Een job zonder geweld
Agressie is een probleem dat maar niet opgelost raakt. Zowat alle openbare diensten krijgen er steeds vaker mee te maken. Wij vragen meer maatregelen en financiële middelen om de veiligheid te garanderen. Met de actie Ik verdien een job zonder geweld werkten we vijf beleidsaanbevelingen uit. Ilse Heylen, voorzitter van ACV Openbare Diensten, legt uit waarom.
“Globale cijfers over geweld op openbare functies zijn moeilijk te vinden. Daarom zijn we zelf aan de slag gegaan. Uit onze recente bevraging bleek dat 28 procent van de medewerkers van openbare diensten al het slachtoffer geweest is van fysiek geweld. Bij verbale agressie gaat het zelfs over driekwart van de medewerkers. We vroegen in de bevraging tegelijk aan onze leden wat er moet veranderen om hun job veiliger te maken. We hebben al die antwoorden geclusterd binnen die vijf aanbevelingen.
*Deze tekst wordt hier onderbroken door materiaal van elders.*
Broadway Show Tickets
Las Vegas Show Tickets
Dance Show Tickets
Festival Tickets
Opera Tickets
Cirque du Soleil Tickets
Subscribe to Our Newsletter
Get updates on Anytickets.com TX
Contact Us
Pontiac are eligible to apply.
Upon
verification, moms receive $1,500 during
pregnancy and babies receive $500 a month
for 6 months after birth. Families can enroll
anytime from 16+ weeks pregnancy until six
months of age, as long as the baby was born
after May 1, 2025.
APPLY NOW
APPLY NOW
Ondertussen zijn we daarmee naar een aantal ministers gestapt. Minister Verlinden, minister Van Tigchelt en het kabinet van Vandenbroucke hebben ons ontvangen. Van Tigchelt heeft aangegeven dat er in het strafwetboek nieuwe bepalingen komen over strafverzwaring bij geweld tegen hulpverleners."
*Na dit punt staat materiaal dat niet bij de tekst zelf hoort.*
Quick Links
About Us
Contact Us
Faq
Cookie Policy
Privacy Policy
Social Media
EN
De vijf aanbevelingen voor minder geweld
1. Sensibiliseer, registreer en maak anonieme klachten mogelijk
“Mensen weten niet zo goed waar ze moeten zijn voor een melding, of zeggen dat het zo vaak voorkomt en dat er toch geen gevolg aan gegeven wordt. Slachtoffers durven soms ook niet melden omdat ze bang zijn voor represailles. Personen die een klacht indienen zijn online makkelijk terug te vinden. Vandaar dat je ook een anonieme klacht zou moeten kunnen indienen. Daar hadden Verlinden en Vandenbroucke wel oren naar.”
2. Meer personeel is minder agressie
“Als je een job met een groot risico op agressie uitoefent, voel je je onveilig als je er alleen voor staat. Nachtdienst in de zorg bijvoorbeeld. Je bent dan de enige die kan tussenkomen. Maar als mensen door een tekort aan personeel langer moeten wachten, nemen de frustraties toe. En dus ook de kans om met agressie te maken te krijgen.”
3. Respect voor personeel
“Er worden al te vaak beslissingen genomen waarvan de uitvoering geen evidentie is. Ik denk bijvoorbeeld aan uitkeringen tijdelijk maken of buslijnen afschaffen. De leidinggevenden die deze beslissingen nemen, krijgen niet te maken met ontevreden klanten. En ze houden ook te weinig rekening met de impact op de medewerkers die ze moeten uitvoeren of de boodschap overbrengen. Een tweede punt is het maatschappelijk fenomeen dat er geen respect meer is voor de ambtenaar, de dienstverlener. Daar ligt een grote politieke verantwoordelijkheid want het 'bashen' van ambtenaren begint vaak daar.”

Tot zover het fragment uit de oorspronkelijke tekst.